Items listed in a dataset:

......

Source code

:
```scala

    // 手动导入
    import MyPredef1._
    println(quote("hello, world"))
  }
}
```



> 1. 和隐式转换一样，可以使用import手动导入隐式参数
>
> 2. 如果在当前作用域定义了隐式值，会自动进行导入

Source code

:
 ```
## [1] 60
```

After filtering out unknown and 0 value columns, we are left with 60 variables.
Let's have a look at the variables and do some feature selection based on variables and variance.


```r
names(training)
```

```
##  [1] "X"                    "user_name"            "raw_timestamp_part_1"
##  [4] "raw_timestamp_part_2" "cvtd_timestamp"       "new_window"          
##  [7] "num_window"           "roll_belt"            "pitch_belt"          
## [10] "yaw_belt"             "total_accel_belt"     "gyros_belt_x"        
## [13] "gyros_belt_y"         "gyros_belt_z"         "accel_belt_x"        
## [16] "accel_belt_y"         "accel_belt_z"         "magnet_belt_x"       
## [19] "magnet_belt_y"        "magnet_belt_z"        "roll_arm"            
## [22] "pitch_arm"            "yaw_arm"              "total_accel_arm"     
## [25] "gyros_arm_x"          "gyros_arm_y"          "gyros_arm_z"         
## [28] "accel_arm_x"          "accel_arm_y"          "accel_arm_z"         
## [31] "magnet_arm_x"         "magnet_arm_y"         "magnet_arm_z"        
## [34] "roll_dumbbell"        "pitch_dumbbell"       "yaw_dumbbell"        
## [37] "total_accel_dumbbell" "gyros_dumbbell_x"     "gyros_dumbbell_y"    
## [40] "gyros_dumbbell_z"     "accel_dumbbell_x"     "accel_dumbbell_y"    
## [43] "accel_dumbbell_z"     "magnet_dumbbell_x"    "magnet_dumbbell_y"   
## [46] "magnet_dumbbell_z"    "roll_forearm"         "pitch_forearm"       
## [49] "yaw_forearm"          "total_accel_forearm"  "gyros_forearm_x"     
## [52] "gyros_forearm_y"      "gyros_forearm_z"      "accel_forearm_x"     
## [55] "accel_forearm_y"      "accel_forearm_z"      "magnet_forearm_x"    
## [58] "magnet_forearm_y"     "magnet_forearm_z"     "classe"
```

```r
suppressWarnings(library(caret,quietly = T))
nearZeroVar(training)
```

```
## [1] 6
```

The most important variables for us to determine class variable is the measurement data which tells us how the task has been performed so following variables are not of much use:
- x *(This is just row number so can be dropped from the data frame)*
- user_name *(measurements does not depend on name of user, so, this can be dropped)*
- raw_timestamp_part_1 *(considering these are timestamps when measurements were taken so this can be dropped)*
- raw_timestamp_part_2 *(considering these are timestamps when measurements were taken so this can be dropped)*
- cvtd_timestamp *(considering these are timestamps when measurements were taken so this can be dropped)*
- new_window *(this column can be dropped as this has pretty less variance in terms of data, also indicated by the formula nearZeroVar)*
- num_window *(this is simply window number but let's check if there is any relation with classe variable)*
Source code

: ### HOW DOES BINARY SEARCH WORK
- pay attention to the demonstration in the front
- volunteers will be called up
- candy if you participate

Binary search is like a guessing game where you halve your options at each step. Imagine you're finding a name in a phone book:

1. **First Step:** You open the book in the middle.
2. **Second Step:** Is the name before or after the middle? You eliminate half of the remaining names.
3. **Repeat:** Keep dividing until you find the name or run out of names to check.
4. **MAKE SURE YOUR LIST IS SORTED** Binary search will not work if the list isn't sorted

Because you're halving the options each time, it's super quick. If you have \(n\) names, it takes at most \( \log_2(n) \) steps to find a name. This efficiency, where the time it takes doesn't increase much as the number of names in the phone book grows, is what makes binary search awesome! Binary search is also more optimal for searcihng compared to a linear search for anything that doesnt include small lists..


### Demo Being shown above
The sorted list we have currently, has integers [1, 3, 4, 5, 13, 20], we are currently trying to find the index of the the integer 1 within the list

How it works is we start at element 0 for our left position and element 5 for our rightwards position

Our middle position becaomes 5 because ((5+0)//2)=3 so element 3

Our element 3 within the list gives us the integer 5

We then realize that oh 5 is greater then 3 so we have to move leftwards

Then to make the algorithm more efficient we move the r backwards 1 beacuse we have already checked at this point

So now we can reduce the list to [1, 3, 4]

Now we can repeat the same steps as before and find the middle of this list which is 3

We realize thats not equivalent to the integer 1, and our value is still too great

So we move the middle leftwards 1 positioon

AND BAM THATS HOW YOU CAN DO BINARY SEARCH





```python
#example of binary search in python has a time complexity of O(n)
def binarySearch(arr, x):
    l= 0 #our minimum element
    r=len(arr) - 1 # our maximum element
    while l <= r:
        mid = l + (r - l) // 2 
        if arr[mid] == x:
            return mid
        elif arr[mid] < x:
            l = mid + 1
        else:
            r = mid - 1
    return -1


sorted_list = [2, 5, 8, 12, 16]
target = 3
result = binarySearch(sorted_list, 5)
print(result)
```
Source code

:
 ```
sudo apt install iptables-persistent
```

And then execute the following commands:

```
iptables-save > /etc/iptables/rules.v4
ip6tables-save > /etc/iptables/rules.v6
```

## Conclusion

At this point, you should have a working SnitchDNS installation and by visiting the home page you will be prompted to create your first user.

......

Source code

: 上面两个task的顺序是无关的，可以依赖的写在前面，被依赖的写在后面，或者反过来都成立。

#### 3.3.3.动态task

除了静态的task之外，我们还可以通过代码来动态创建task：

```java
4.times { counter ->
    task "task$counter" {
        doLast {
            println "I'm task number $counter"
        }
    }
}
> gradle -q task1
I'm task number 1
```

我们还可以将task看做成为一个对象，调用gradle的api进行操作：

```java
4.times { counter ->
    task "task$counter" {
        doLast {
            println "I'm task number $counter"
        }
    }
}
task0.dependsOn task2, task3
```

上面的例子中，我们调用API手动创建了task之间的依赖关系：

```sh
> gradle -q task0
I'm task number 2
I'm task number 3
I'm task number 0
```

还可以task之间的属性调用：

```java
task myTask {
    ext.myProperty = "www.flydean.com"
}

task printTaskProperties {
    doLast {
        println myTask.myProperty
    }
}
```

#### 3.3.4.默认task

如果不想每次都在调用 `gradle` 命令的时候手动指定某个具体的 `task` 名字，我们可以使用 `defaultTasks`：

......

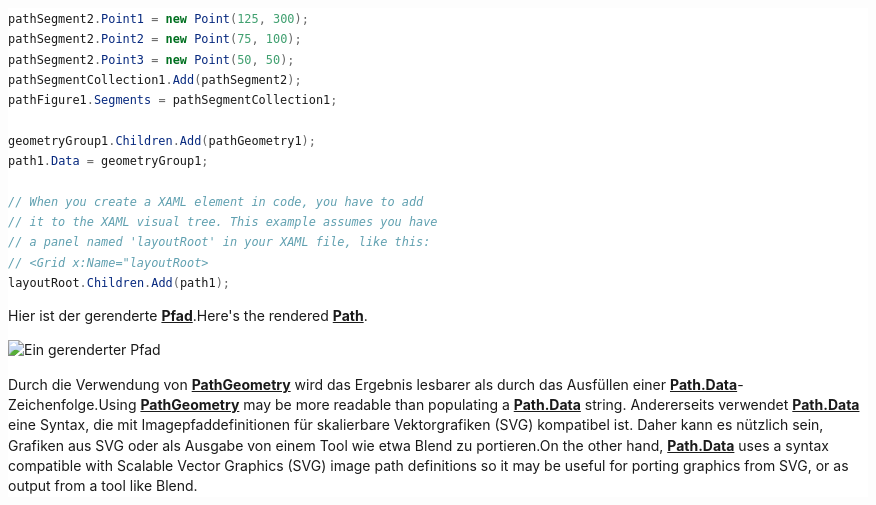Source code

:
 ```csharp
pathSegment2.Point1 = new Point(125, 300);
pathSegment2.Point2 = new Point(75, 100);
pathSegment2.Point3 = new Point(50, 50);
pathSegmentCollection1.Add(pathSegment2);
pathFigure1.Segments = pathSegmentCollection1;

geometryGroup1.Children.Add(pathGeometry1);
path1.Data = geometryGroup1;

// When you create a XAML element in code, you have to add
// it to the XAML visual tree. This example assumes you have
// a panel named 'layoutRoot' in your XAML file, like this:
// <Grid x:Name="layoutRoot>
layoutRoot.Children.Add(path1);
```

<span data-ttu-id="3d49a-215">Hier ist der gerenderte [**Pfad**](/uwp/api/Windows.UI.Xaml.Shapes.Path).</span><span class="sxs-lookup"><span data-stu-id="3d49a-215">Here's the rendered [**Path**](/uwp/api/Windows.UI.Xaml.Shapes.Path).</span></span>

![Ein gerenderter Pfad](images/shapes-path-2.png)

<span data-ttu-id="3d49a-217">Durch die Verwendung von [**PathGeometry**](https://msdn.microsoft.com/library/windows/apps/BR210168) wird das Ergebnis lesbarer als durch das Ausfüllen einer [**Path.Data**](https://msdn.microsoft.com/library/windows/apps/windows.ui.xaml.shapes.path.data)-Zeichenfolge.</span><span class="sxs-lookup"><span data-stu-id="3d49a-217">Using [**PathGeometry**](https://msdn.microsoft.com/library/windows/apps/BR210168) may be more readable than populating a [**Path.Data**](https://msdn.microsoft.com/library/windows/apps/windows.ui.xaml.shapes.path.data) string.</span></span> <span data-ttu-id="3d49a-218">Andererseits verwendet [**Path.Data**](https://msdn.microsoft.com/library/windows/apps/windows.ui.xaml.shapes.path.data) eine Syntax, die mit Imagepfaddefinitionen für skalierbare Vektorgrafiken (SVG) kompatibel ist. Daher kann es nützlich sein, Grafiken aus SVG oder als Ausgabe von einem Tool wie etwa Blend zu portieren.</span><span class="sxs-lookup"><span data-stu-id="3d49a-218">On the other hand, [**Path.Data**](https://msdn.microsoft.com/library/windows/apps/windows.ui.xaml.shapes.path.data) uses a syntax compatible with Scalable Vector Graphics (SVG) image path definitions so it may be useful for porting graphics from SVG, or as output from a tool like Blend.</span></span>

......

▶ _Your objective_
Lines containing "element" in the records above: how many are there? Give only the number.

▶ _Response to this task_
6